Please filter the data down to the lines that include the word "concentratie" and copy them.

SUPPLIED DATA Start Marker

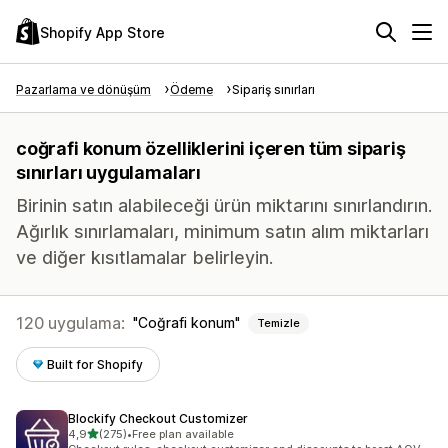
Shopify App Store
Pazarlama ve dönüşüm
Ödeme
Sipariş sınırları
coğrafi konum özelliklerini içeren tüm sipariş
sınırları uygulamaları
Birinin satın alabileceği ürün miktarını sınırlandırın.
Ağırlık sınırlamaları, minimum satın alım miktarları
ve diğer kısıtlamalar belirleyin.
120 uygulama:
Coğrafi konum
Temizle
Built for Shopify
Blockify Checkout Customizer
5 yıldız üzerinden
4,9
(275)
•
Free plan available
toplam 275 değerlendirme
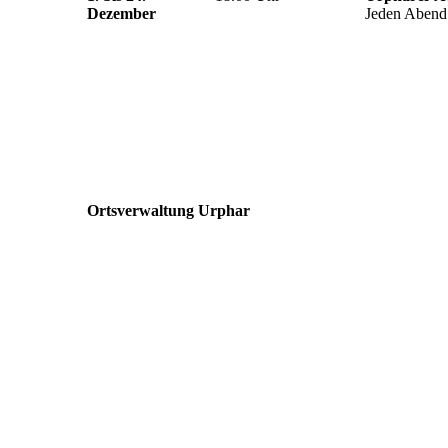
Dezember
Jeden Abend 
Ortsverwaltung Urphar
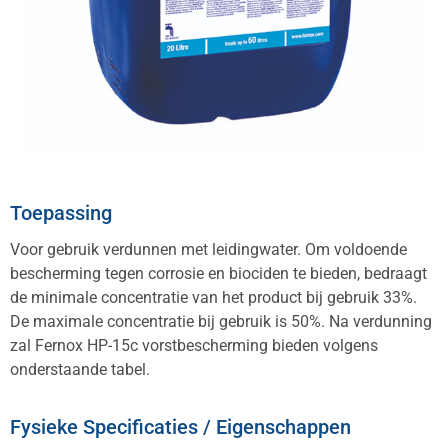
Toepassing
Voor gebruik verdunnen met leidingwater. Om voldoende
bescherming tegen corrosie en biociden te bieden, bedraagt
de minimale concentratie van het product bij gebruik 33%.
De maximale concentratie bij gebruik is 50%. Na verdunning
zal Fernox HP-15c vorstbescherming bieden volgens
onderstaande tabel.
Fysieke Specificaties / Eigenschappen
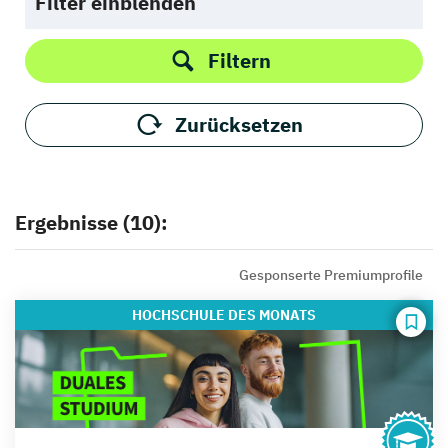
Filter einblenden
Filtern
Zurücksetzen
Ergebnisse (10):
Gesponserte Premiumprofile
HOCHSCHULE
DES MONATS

SUPPLIED DATA End Marker

▸ **THE COMPLETED TASK**:
de minimale concentratie van het product bij gebruik 33%.
De maximale concentratie bij gebruik is 50%. Na verdunning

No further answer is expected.